− 尖ったピストンと丸めたピストン −
1969年、社命に従って初めてヨーロッパの土を踏みシュツッツガルトを訪れた。シュツッツガルトはなだらかな丘に囲まれ、丘はワイン畑が連なっている。日本の酒の文化は何かお祭り的に見えるが、ワインの文化は哲学的に感じる。これは異郷に座して飲むせいだろうか? シュツッツガルトにはピストンのマーレ社、燃料噴射ポンプ及び電装品のボッシュ社、ガスケットのエルリング社、ポルシェ社更にダイムラーベンツ社が踵を接している。

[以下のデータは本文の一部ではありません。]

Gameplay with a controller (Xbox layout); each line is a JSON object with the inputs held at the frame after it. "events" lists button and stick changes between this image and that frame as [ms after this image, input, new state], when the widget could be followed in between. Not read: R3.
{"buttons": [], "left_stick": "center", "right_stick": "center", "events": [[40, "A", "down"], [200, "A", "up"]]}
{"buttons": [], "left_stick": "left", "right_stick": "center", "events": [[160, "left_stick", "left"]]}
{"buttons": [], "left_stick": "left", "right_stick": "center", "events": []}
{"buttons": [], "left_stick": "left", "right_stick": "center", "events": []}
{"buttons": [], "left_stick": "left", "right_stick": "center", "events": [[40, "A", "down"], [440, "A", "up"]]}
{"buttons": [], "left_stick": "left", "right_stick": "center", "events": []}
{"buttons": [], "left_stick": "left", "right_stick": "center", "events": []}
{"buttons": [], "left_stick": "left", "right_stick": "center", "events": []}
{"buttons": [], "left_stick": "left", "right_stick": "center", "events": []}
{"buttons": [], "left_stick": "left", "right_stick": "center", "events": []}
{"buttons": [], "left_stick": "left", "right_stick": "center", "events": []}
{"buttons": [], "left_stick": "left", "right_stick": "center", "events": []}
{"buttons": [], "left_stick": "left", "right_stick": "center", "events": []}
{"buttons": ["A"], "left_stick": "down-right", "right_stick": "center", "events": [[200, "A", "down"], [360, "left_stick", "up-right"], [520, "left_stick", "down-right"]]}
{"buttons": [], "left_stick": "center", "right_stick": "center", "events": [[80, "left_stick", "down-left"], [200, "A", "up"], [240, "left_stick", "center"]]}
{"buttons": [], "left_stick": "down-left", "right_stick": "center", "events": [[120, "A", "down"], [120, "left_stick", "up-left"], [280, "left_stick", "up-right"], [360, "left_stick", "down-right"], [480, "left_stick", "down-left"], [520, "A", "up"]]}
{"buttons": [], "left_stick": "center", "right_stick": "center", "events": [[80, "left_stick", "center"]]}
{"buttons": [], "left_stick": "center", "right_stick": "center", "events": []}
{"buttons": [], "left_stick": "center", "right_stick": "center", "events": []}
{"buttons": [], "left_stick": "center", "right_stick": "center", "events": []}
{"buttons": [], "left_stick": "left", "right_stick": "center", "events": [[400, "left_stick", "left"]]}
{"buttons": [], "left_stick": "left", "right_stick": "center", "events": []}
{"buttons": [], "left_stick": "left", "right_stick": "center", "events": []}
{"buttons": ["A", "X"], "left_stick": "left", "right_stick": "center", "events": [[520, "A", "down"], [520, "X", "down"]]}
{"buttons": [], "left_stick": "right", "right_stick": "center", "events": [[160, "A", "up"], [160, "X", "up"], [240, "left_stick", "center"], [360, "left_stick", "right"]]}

さて、ピストンの設計には必ずマーレ社が決めている設計の基準を参考にする。そのマーレ社で付属のピストン博物館を見せてくれた。初めて見る技術の博物館、しかもピストンだけで博物館ができる事に先ず驚いた。そこには第二次大戦以前からの多くのピストンの歴史が整理されていたのであるが、展示されている中に連合軍の爆撃で正真正銘全くの瓦解に帰した工場の写真があった。惨憺たる破損煉瓦の山である。私は質問した。「こんなに何もかも無くなったのに何故戦前の部品がこのように綺麗に整理されているのか?」その答は私を感動させた。この瓦礫の山を一つずつ掘り起こして戦前から保存していたピストンを一つ一つ全部探し出したのだと言うのである。技術そのものに対する畏敬の念と先人の血と涙に学ぼうとする意識はドイツ人の伝統であろうかと思った。しかし、その後欧米の文明国では多かれ少なかれ何処でも似たような努力が傾注されていることを知ることになる。人間が自然に手を加えて得られる物心両面の成果が文化である。工業製品も重要な文化であるはずであるが、一昔過ぎればかなりの製品でもスクラップにして憚らない日本人の技術に対する感覚は、未だ未開人のそれなのであろうか?
その博物館の多くの展示の中で、特に奇妙なものが2つあった。斧の刃のように尖ったクラウン(ピストンの頭)を持ったピストンと、クラウンを坊主の頭のように丸めたピストンである。斧の刃は燃焼室に入ってくる燃料の粒を砕き、燃料粒子の微粒化を助け燃焼を良くするのだという。何とも素朴なアイデアだが、その効果を疑わない人はいないのではないだろうか?一方の、頭を丸めた理由はピストンの上下の運動に伴う空気抵抗を、このように流線型にすることで低減し、エンジンの出力を向上させるのだという。誰しも「ええーっ? ホントに!」と絶句するであろう。共に、期待効果は得られず捨て去られたに違い無い。感動するのは、ダメだろうと言われようがひたすら、こんなアイデアを売り込んだ情熱と、それを作らせ、やって見させた土壌である 。おそらく「やってみな」と許可した上司は結果は判っていたのだろう。そして、後になって見れば噴飯ものとも思える試作品を瓦礫の中から拾い出して、再び展示する心である。
本田宗一郎は100の失敗で一つの成功と言ったが、モノ作りの原点はトライアンドエラーである。「ダメ」と言うのは簡単、「やってみな」と言うにはそれなりの責任を負う覚悟が要るし、それなりの真意を問う努力も要る。一方、「やってみな」と言わせたい方にも責任がある。技術屋ならそれなりに論理的に考え抜いた思考と説明は当然の前提であるからである。尖ったピストンと、丸めたピストンの提案はどう説明したのだろうか?そして提案者はどう反省したのだろう。モノ作りの哲学の展示である。